An example of the other system is that described by a non-martial child named Eva Duarte, later Peron, who cited lack of the recognized right to attend her father's funeral as a crucial factor in determining her feelings toward the landowning class to which he belonged. Her feelings were not at all nice, and Miss Manners considers a historical and social lesson to be apparent in the outcome.

In as far as it is emotially possible, she believes that tolerance and kindness should be summoned, at least to those who are non-voluntary participants in the relationship, the legal wife and all the children. That is, one does not expect her to recognize the claim socially (as a divorced wife should that of a second wife), but the children of the marriage and grandparents should make what concessions they can to the blood relationship with the other children, if they are able to do so without forgetting their responsibilities to the legal relatives.

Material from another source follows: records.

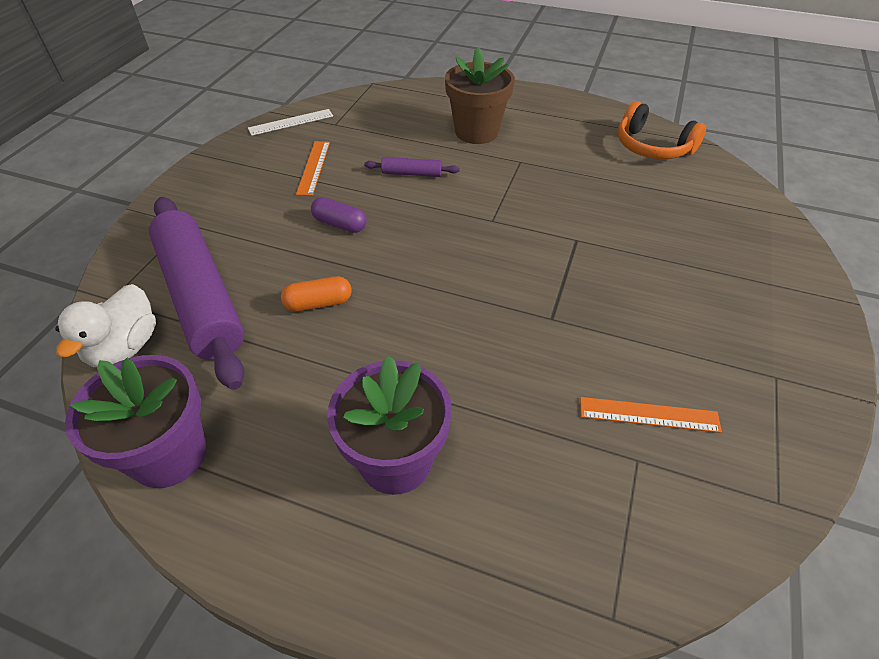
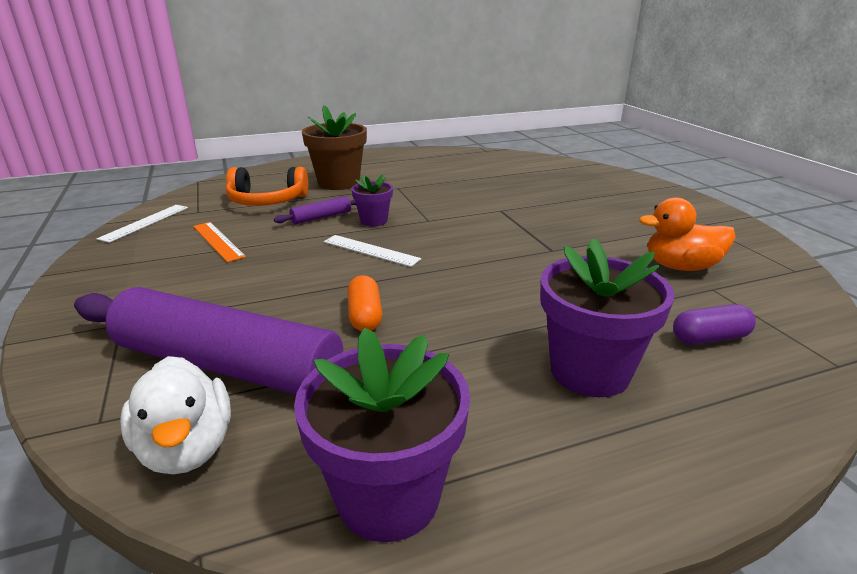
camera: 40 degrees left, 20 degrees down
(318, 303) = (365, 316): orange capsule -> orange capsule turned 45 degrees counterclockwise
(340, 224) = (303, 264): purple capsule -> purple capsule (709, 338)
(402, 234) = (371, 250): none -> white ruler
(446, 198) = (374, 221): none -> purple flower pot
(649, 415) = (681, 267): orange ruler -> orange duck
(652, 147) = (472, 158): orange headphones -> orange headphones (267, 201)

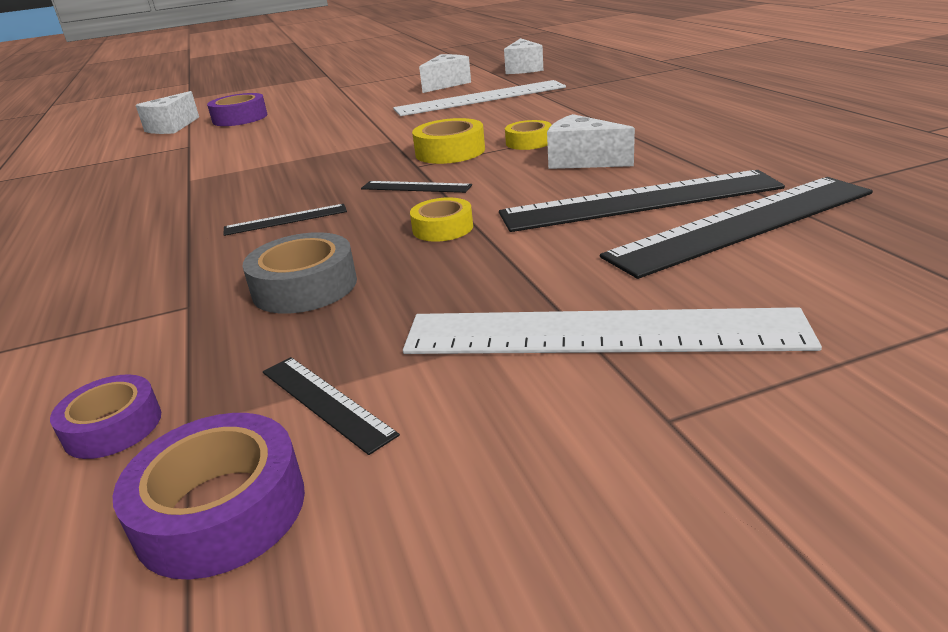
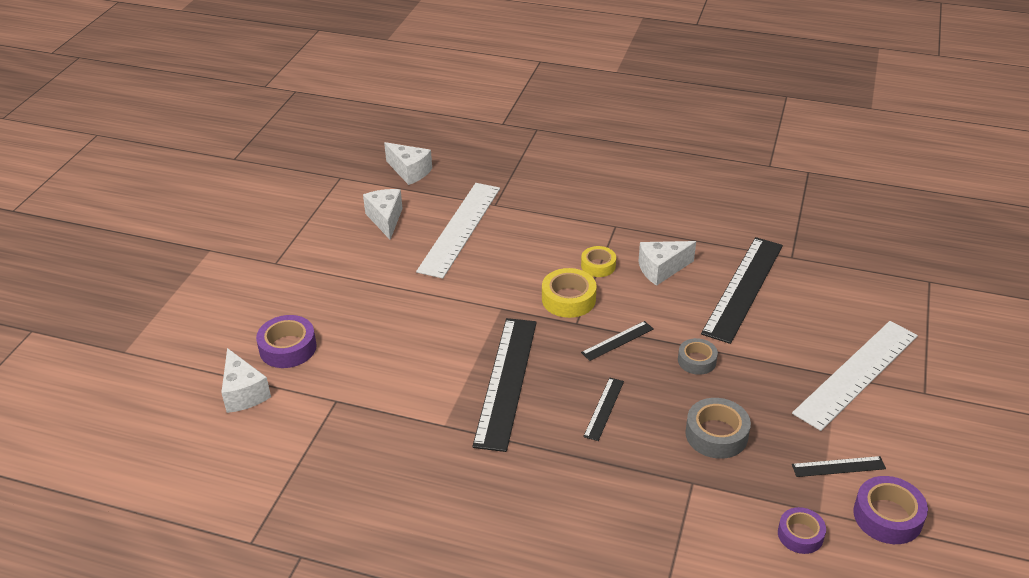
camera: 55 degrees left, 10 degrees up
(443, 228) = (697, 361): yellow tape -> grey tape
(742, 224) = (804, 282): black ruler -> black ruler (506, 381)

Although Miss Manners is willing to concede extenuating circumstances in the non-martial wife's having assumed that position, she believes that recognition of the legal wife's superior social claim is part of the deal. Miss Manners is also trying to work up some sympathy for the father, but is finding it difficult, because you present him as such a weasel. It is, after all, his establishment of the second family on a non-legal basis that created the problem, and his social cowardice now that is exacerbating the situation.

As you asked about an ideal solution, Miss Manners confesses that she would be pleased if the two families got together and eliminated their common problem, namely him.

Whew. Would someone please ask Miss Manners a nice, quiet question about which fork to use?